=== Tarefa a realizar ===
Extraia do material abaixo as linhas que começam na que contém "roll of yellow" e terminam no fim do material, com ambas as extremidades incluídas, e reproduza-as sem nenhuma alteração. Deixe as imagens fora da resposta.

=== Registros de uma fonte de dados ===

┌──

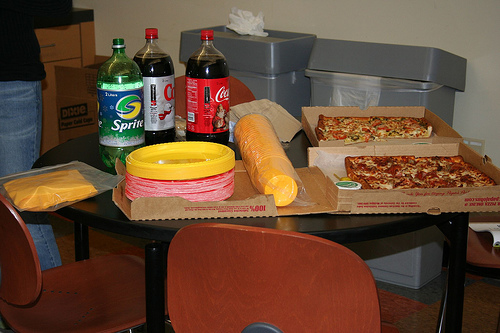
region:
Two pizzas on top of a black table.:
[13, 114, 499, 331]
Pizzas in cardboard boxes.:
[109, 98, 499, 220]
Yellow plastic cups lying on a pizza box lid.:
[231, 111, 306, 206]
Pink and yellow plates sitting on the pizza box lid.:
[121, 140, 233, 205]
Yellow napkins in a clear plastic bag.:
[2, 157, 124, 212]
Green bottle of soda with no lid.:
[97, 35, 145, 162]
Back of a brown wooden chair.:
[162, 220, 379, 330]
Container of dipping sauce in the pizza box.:
[330, 175, 360, 190]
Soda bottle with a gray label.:
[130, 25, 171, 140]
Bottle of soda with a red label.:
[184, 27, 229, 156]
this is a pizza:
[370, 151, 453, 184]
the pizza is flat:
[368, 150, 458, 185]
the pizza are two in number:
[373, 110, 437, 185]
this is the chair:
[205, 234, 360, 320]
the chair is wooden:
[205, 240, 306, 306]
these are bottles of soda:
[99, 30, 231, 134]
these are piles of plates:
[125, 141, 230, 192]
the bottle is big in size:
[187, 22, 229, 129]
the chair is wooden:
[231, 240, 345, 325]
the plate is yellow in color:
[170, 143, 213, 164]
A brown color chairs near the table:
[4, 233, 396, 330]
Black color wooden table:
[316, 218, 400, 232]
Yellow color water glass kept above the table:
[246, 115, 287, 197]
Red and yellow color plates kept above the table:
[123, 150, 234, 198]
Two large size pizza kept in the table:
[322, 105, 491, 202]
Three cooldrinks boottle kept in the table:
[101, 39, 233, 101]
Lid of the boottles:
[144, 28, 224, 40]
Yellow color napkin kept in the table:
[23, 170, 88, 205]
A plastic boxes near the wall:
[273, 35, 454, 67]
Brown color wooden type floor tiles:
[396, 289, 431, 316]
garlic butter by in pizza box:
[334, 177, 360, 189]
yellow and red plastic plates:
[121, 140, 236, 202]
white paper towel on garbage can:
[224, 5, 271, 41]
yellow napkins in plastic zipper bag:
[7, 161, 98, 216]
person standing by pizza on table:
[0, 0, 76, 277]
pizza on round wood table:
[347, 149, 495, 203]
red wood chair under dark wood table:
[167, 221, 363, 330]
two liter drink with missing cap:
[98, 37, 145, 168]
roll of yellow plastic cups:
[237, 112, 304, 203]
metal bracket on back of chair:
[242, 324, 281, 331]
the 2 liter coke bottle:
[182, 30, 229, 143]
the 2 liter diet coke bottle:
[131, 27, 176, 144]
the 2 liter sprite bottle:
[96, 37, 144, 169]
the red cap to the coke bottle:
[200, 28, 213, 37]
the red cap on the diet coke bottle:
[144, 27, 157, 36]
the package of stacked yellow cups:
[235, 111, 313, 204]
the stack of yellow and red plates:
[122, 139, 235, 204]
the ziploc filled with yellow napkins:
[0, 159, 125, 214]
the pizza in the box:
[316, 111, 431, 143]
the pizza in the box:
[344, 155, 496, 191]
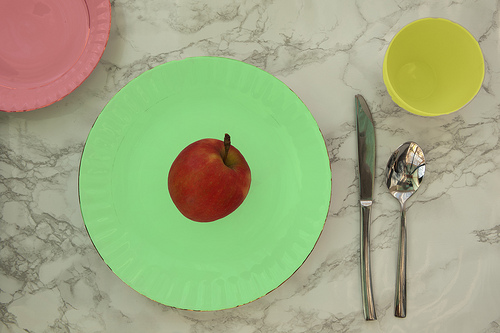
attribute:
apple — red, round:
[182, 137, 248, 201]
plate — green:
[226, 69, 309, 137]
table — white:
[284, 18, 343, 67]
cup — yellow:
[392, 31, 478, 109]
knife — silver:
[337, 92, 390, 304]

└──

=== Solução do problema ===
roll of yellow plastic cups:
[237, 112, 304, 203]
metal bracket on back of chair:
[242, 324, 281, 331]
the 2 liter coke bottle:
[182, 30, 229, 143]
the 2 liter diet coke bottle:
[131, 27, 176, 144]
the 2 liter sprite bottle:
[96, 37, 144, 169]
the red cap to the coke bottle:
[200, 28, 213, 37]
the red cap on the diet coke bottle:
[144, 27, 157, 36]
the package of stacked yellow cups:
[235, 111, 313, 204]
the stack of yellow and red plates:
[122, 139, 235, 204]
the ziploc filled with yellow napkins:
[0, 159, 125, 214]
the pizza in the box:
[316, 111, 431, 143]
the pizza in the box:
[344, 155, 496, 191]
attribute:
apple — red, round:
[182, 137, 248, 201]
plate — green:
[226, 69, 309, 137]
table — white:
[284, 18, 343, 67]
cup — yellow:
[392, 31, 478, 109]
knife — silver:
[337, 92, 390, 304]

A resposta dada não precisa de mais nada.